## SUPPLIED TEXT:
------------------------------------------------------------------------

In terms of syntax, English (like most, if not all) languages is literally ambigous.
Consider the sentence structure:
Subject Verb Object Prepositional-Phrase.
This can be either:
(Subject Verb (Object Prepositional Phrase))
Or
(Subject Verb Object ) Prepositional Phrase.
For instance, consider the sentence "I saw a man with binoculars".
In any sense of the word, this example is structually ambigous.
Exactly! So glad we're on the same page.
Language is created by and intended for big brains with huge amounts of knowledge about each other and about the world. Relying on external knowledge makes it extremely compact and flexible, but also means your parser needs a similar level of knowledge to function.
My favorite funny phenomenon in this area is when a sentence has two unambiguously different parses that mean exactly the same thing.
Politicians lie.
Cast iron sinks.
Politicians lie in cast iron sinks.
It's not actually ambiguous, but I think it's a lovely illustration of the subtleties of the problem.
An actually ambiguous example: I saw a politician lying in a cast iron sink.
"I couldn't fit the trophy in my suitcase because it was too big."
"I couldn't fit the trophy in my suitcase because it was too small."

------------------------------------------------------------------------

## EXPLORE THE MATERIAL:
- a) In the thread on syntactic ambiguity, what reliance does the writer say makes language extremely compact and flexible?
- b) Translate this sentence from the thread on syntactic ambiguity into Spanish: "Language is created by and intended for big brains with huge amounts of knowledge about each other and about the world."
- c) Summarize the thread on syntactic ambiguity in two sentences.

## AVAILABLE DATA:
------------------------------------------------------------------------

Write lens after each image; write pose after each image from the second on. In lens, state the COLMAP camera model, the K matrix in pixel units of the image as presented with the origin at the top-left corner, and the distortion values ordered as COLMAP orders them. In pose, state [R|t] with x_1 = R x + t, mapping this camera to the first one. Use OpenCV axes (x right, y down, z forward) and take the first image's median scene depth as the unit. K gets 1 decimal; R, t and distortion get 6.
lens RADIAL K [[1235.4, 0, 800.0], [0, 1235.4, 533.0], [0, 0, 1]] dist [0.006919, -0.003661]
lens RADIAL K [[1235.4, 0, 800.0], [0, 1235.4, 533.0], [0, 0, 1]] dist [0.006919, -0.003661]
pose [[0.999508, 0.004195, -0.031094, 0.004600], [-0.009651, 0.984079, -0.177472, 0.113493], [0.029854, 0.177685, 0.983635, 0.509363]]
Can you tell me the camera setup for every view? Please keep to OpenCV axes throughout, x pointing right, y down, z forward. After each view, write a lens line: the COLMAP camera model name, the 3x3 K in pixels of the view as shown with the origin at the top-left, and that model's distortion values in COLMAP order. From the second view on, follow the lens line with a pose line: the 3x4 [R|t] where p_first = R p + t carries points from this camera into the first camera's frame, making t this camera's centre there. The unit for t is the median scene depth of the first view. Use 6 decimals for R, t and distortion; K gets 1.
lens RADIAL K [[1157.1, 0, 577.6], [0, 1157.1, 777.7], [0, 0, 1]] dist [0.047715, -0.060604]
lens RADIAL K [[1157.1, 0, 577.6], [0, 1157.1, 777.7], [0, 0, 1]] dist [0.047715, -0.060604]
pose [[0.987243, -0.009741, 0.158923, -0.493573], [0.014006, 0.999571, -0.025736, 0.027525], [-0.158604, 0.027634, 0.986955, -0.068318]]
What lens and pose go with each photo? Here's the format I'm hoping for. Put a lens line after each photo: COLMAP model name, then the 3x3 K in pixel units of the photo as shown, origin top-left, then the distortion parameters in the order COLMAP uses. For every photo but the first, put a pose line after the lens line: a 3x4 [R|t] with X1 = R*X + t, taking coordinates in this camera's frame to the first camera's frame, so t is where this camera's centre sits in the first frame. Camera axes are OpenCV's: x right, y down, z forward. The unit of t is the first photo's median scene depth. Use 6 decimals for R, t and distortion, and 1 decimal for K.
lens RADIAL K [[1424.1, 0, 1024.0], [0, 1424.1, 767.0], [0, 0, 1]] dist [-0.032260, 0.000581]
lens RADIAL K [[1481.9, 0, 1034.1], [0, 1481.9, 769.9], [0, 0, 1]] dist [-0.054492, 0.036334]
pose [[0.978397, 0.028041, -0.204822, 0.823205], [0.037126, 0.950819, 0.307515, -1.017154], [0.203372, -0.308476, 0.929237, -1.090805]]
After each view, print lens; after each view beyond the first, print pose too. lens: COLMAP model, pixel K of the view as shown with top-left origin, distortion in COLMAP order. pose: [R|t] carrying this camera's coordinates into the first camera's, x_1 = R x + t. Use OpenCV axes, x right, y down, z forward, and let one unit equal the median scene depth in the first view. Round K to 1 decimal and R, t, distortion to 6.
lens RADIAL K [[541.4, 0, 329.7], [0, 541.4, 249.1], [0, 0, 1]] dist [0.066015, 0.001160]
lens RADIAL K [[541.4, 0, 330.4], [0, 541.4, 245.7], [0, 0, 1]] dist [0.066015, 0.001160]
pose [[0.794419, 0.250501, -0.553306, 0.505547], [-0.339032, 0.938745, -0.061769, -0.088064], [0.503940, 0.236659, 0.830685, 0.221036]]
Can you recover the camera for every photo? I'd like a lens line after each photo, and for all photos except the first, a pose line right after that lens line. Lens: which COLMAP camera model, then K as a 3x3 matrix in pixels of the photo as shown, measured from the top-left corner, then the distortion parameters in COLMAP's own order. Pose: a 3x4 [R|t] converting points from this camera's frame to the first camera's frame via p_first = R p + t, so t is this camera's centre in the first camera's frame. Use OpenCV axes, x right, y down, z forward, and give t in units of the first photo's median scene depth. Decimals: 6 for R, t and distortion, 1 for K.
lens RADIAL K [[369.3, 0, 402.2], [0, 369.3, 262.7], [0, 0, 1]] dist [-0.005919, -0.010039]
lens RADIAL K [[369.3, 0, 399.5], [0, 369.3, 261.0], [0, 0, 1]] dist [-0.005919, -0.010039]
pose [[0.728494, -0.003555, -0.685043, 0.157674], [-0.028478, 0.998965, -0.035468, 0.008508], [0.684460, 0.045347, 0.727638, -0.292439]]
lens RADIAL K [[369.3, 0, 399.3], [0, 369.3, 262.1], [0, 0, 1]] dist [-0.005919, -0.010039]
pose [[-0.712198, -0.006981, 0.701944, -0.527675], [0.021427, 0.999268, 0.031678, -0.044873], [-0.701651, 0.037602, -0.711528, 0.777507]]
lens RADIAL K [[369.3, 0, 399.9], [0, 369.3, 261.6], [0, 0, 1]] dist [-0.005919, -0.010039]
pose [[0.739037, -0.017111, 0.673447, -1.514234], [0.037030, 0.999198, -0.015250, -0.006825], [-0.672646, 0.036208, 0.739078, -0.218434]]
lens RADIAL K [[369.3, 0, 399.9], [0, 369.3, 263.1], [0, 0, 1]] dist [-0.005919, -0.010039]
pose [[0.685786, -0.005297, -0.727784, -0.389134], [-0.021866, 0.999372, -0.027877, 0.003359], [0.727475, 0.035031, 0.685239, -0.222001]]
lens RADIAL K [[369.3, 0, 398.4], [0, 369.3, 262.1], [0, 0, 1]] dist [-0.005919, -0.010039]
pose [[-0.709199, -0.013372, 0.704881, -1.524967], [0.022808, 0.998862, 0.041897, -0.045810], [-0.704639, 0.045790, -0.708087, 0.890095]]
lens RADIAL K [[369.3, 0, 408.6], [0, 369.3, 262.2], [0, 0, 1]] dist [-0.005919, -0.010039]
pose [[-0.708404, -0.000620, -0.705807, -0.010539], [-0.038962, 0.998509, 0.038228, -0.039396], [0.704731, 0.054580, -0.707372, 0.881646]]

------------------------------------------------------------------------

## RESPONSES TO THE EXERCISE:
- a) Its reliance on external knowledge.

- b) El lenguaje es creado por y para cerebros grandes con enormes cantidades de conocimiento acerca de los demás y acerca del mundo.

- c) English, like most languages, is syntactically ambiguous: a subject-verb-object-prepositional-phrase sentence such as "I saw a man with binoculars" can be grouped in two ways. Because language relies on external knowledge about people and the world, a parser needs a similar level of knowledge, and a sentence like "Politicians lie in cast iron sinks" can even have two different parses that mean the same thing.